Foot İle İlgili Örnek Cümleler:
- I stepped on a nail and it went through my foot. (Bir çiviye bastım ve ayağımı deldi.)
- The table has four legs. (Masada dört ayak var.)
- The poem has a regular foot. (Şiirin düzenli bir ritmi var.)
- The dancer performed a beautiful foot. (Dansçı güzel bir adım attı.)
- The player was in a good foot. (Oyuncu iyi bir pozisyondaydı.)
- The dog left footprints in the snow. (Köpek karda ayak izleri bıraktı.)
- The bird has sharp feet. (Kuşun keskin pençeleri var.)

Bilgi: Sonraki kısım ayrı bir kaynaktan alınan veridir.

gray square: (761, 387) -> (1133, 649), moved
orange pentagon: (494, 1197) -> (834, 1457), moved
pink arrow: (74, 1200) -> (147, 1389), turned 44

- The chair has four feet. (Sandalyenin dört ayağı var.)
- The car has four wheels. (Arabada dört tekerlek var.)
Foot İle İlgili Deyimler ve Atasözleri:
- To be on one’s feet: Ayakta olmak, aktif olmak.

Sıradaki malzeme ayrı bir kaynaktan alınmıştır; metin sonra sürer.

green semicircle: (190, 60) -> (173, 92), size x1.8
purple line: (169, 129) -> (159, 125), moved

- To put one’s foot down: Ayakkabısını yere koymak, kararlı olmak.
- To have two left feet: İki sol ayağı olmak, beceriksiz olmak.
- To get cold feet: Soğuk ayaklar almak, korkmak.
- To put one’s best foot forward: En iyi ayağını öne koymak, elinden geleni yapmak.
- A bird in the hand is worth two in the foot: Eldeki bir kuş, ağaçtaki iki kuşa değer.
- A fool and his money are soon parted: Aptal ve parası çabuk ayrılır.
Foot İle İlgili Eş Anlamlılar:
- Foot: Ayak, taban, ayak ölçüsü, ritm, adım, pozisyon, iz, pençe, ayak, tekerlek.
- Foot: Ayak, taban, ayak ölçüsü, ritm, adım, pozisyon, iz, pençe, ayak, tekerlek.
Foot İle İlgili Zıt Anlamlılar:
- Foot: Baş, tepe, zirve, en üst, en yüksek, en büyük, en önemli, en iyi.
- Foot: Baş, tepe, zirve, en üst, en yüksek, en büyük, en önemli, en iyi.